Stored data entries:
_ _ _ _ _
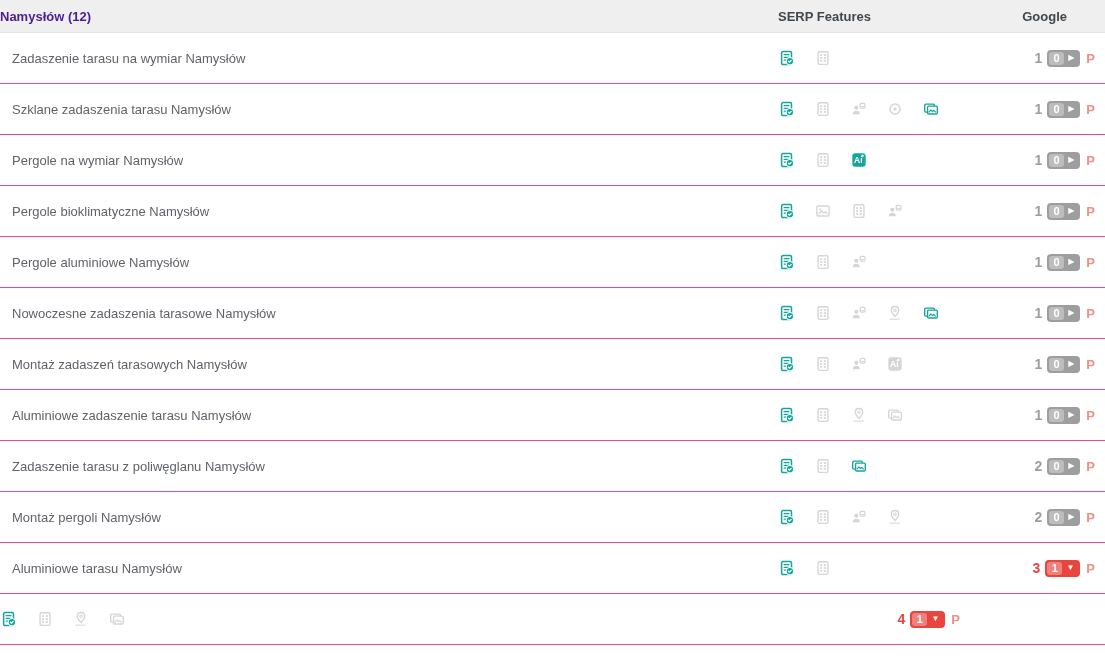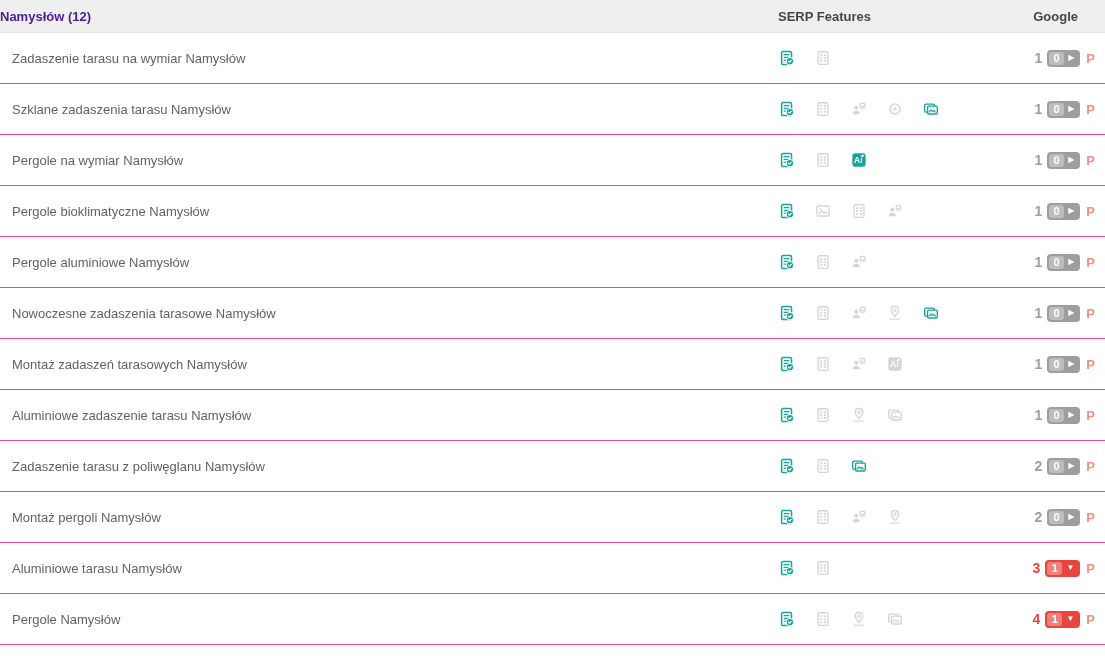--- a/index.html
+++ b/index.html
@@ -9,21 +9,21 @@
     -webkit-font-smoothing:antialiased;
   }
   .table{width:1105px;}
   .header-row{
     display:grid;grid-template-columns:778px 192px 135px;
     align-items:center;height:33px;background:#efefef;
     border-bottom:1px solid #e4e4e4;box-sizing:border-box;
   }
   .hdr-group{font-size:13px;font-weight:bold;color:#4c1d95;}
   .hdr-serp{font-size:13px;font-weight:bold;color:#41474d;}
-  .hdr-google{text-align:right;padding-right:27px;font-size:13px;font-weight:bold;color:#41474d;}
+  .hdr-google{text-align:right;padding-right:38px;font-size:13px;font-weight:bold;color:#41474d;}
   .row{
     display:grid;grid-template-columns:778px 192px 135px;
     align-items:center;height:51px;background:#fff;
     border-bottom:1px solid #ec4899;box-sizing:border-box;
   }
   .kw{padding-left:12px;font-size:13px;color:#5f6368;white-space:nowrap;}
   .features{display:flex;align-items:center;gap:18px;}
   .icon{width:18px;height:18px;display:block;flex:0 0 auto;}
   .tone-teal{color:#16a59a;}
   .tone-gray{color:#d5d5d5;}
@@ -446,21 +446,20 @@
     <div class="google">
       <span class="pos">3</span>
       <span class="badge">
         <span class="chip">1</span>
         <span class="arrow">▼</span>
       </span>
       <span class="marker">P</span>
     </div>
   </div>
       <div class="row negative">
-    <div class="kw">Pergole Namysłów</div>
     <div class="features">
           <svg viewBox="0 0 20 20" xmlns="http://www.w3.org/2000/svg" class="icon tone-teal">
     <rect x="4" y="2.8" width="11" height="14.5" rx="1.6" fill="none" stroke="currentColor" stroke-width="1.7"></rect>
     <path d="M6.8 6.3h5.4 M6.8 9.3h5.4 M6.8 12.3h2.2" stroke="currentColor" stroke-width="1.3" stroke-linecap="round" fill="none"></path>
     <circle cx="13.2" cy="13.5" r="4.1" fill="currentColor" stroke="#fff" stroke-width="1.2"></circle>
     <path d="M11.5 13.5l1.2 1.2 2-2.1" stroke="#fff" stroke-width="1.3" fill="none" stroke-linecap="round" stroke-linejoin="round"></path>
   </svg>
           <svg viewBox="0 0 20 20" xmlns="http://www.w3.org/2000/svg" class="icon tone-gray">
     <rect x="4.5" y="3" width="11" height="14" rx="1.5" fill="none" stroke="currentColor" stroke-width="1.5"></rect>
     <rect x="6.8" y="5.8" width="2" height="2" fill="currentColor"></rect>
_ _ _ _ _
• _TASK ITEM_
Reproduce the entries above exactly, but only the lines between the line holding "border-bottom:1px solid #e4e4e4;box-sizing:border-box;" and the line holding "6.3h5.4 M6.8 9.3h5.4", inclusive.

• _WRITTEN SOLUTION_
     border-bottom:1px solid #e4e4e4;box-sizing:border-box;
   }
   .hdr-group{font-size:13px;font-weight:bold;color:#4c1d95;}
   .hdr-serp{font-size:13px;font-weight:bold;color:#41474d;}
-  .hdr-google{text-align:right;padding-right:27px;font-size:13px;font-weight:bold;color:#41474d;}
+  .hdr-google{text-align:right;padding-right:38px;font-size:13px;font-weight:bold;color:#41474d;}
   .row{
     display:grid;grid-template-columns:778px 192px 135px;
     align-items:center;height:51px;background:#fff;
     border-bottom:1px solid #ec4899;box-sizing:border-box;
   }
   .kw{padding-left:12px;font-size:13px;color:#5f6368;white-space:nowrap;}
   .features{display:flex;align-items:center;gap:18px;}
   .icon{width:18px;height:18px;display:block;flex:0 0 auto;}
   .tone-teal{color:#16a59a;}
   .tone-gray{color:#d5d5d5;}
@@ -446,21 +446,20 @@
     <div class="google">
       <span class="pos">3</span>
       <span class="badge">
         <span class="chip">1</span>
         <span class="arrow">▼</span>
       </span>
       <span class="marker">P</span>
     </div>
   </div>
       <div class="row negative">
-    <div class="kw">Pergole Namysłów</div>
     <div class="features">
           <svg viewBox="0 0 20 20" xmlns="http://www.w3.org/2000/svg" class="icon tone-teal">
     <rect x="4" y="2.8" width="11" height="14.5" rx="1.6" fill="none" stroke="currentColor" stroke-width="1.7"></rect>
     <path d="M6.8 6.3h5.4 M6.8 9.3h5.4 M6.8 12.3h2.2" stroke="currentColor" stroke-width="1.3" stroke-linecap="round" fill="none"></path>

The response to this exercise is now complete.